Vampire Weekend's sophomore LP, Contra, is out this week on XL. There's a lot of buzz regarding this band, mostly centering around two concerns: their use of “big words” and their appropriation of a host of world/ethnic genres. On the first score, it’s true that the word “baklava” hasn’t appeared in an American pop song in recent memory; but if it sends a few young (and not-so-young) fans scurrying for a dictionary, what’s the harm?
And second, for those pop ‘purists’ who view ethnic-tinged musical eclecticism with suspicion, one might ask whether VW’s penchant for calypso and ska in 2010 is so much different from the Beatles covering blues tunes forty-odd years ago. Pop, at its best, is an inclusive genre.
Both verbosity and polystylism are justifiable, in my book, in the quest for a brainier, variegated indie pop – so long as it comes across as organic rather than pretentious.
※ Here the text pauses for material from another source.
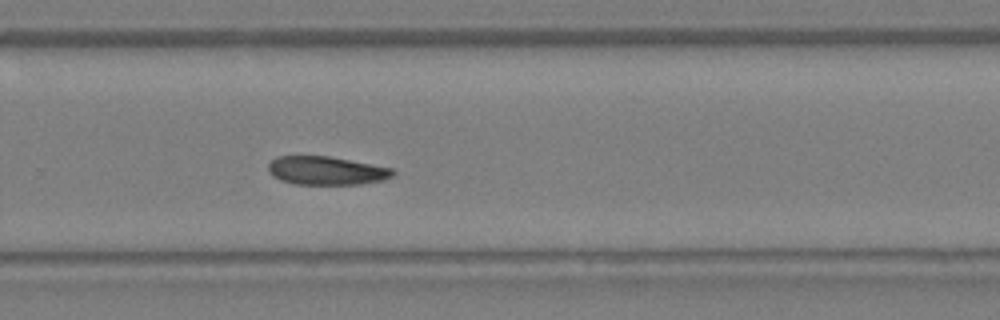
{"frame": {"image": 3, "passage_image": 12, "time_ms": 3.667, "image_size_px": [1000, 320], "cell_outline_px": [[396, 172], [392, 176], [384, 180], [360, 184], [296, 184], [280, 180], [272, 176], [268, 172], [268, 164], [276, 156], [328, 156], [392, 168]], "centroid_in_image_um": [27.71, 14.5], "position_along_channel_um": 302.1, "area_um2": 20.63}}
On that basis, Contra is a success. Amidst the mbiras, marimbas, and MIA samples, resides a respect for each individual element and a concomitant joy in their juxtaposition: something one doesn’t find in mash-ups for mash-ups sake. What’s more, Contra has a pervasively energetic presentation and rampant tunefulness that many artists would do well to study carefully.
So, raise your MENSA ranking while dancing to Afro-pop – by way of the Upper West Side.